• [FRAGMENT ŹRÓDŁOWY]

Podziemie zbrojne nie miało własnego zaopatrzenia. Było natomiast zbyt słabe, aby zdobywać magazyny wojskowe, spółdzielcze, fabryczne czy inne. Z konieczności utrzymywało się z rekwizycji na wsiach, zabierając rolnikom chleb, mąkę, mięso, wódkę, siano, konie i bydło. Często rekwizycje te były przeprowadzane siłą. Wieś narażona była na represje z obu stron. Zaopatrywanie podziemia narażało ją na akcje pacyfikacyjne UB, MO i wojska, odmowa wydania żywności kończyła się często zamordowaniem rolnika przez podziemie. Wiele oddziałów przekształciło się w rezultacie w zwykłe bandy rabunkowe, stanowiące utrapienie ludności miasteczek i wsi. Wojna sprzyjała zresztą pospolitemu bandytyzmowi, szerzącemu się w całym kraju. Dlatego ludność terenów objętych działaniami podziemia często szukała pomocy w organach nowej władzy i donosiła do UB o miejscach przebywania oddziałów leśnych. Te zresztą bytowały w nieprawdopodobnej nędzy, obdarte, głodne, wymarznięte, zawszone, schorowane, ukrywające się w ziemiankach po lasach.

Szybki postęp w odbudowie kraju, normalizacji w nim życia, zagospodarowanie Ziem Odzyskanych, rozwój oświaty, kultury, wzrost poziomu życia były zresztą argumentami przemawiającymi na korzyć władzy ludowej. Jej metody postępowania były zresztą dość podobne do metod stosowanych przed wojną przez sanację. Po wojnie pamiętano przecież Berezę Kartuską i proces brzeski, cuda nad urną, krwawe pacyfikacje wystąpień robotniczych i chłopskich, zamach majowy, twarde rządy J. Piłsudskiego. Powszechnie obwiniano też sanację za klęskę wrześniową i tragedię okupacji. W miarę normalizacji życia w kraju poparcie dla PRL znacznie więc wzrosło.

• [WIERSZE DANYCH]
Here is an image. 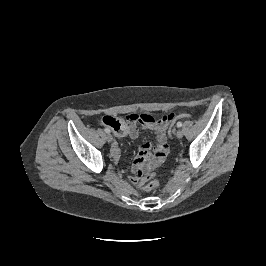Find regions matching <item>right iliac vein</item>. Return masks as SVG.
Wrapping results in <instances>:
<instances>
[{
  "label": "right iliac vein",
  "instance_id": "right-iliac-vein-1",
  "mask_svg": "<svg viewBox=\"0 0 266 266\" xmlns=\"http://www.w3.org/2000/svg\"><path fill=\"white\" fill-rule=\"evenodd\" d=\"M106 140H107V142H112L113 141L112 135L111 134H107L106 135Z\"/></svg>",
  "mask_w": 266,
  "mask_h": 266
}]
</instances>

--

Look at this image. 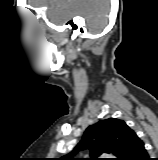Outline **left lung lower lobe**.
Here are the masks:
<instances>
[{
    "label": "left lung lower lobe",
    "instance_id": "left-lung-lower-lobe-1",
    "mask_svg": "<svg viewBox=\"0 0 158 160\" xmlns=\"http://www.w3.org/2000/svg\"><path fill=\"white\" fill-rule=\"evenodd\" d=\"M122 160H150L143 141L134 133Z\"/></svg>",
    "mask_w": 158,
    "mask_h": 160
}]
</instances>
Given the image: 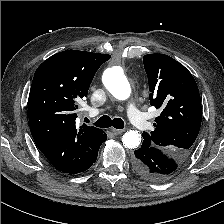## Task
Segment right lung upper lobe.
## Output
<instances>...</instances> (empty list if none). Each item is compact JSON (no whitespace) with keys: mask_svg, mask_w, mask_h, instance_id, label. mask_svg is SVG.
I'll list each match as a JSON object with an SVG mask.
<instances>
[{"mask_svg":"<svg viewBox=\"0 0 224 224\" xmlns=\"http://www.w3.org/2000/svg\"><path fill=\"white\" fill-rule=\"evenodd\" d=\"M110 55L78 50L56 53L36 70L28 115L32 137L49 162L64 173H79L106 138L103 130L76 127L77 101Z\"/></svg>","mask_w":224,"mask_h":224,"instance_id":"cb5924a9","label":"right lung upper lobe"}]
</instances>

• [ZADANIE DO WYKONANIA] Wypisz bez zmian tę część fragmentu źródłowego, która zaczyna się od słów zawierających „Szybki postęp w”, a kończy na „znacznie więc wzrosło.”. Opieraj się wyłącznie na fragmencie źródłowym.

• [ODPOWIEDŹ]
Szybki postęp w odbudowie kraju, normalizacji w nim życia, zagospodarowanie Ziem Odzyskanych, rozwój oświaty, kultury, wzrost poziomu życia były zresztą argumentami przemawiającymi na korzyć władzy ludowej. Jej metody postępowania były zresztą dość podobne do metod stosowanych przed wojną przez sanację. Po wojnie pamiętano przecież Berezę Kartuską i proces brzeski, cuda nad urną, krwawe pacyfikacje wystąpień robotniczych i chłopskich, zamach majowy, twarde rządy J. Piłsudskiego. Powszechnie obwiniano też sanację za klęskę wrześniową i tragedię okupacji. W miarę normalizacji życia w kraju poparcie dla PRL znacznie więc wzrosło.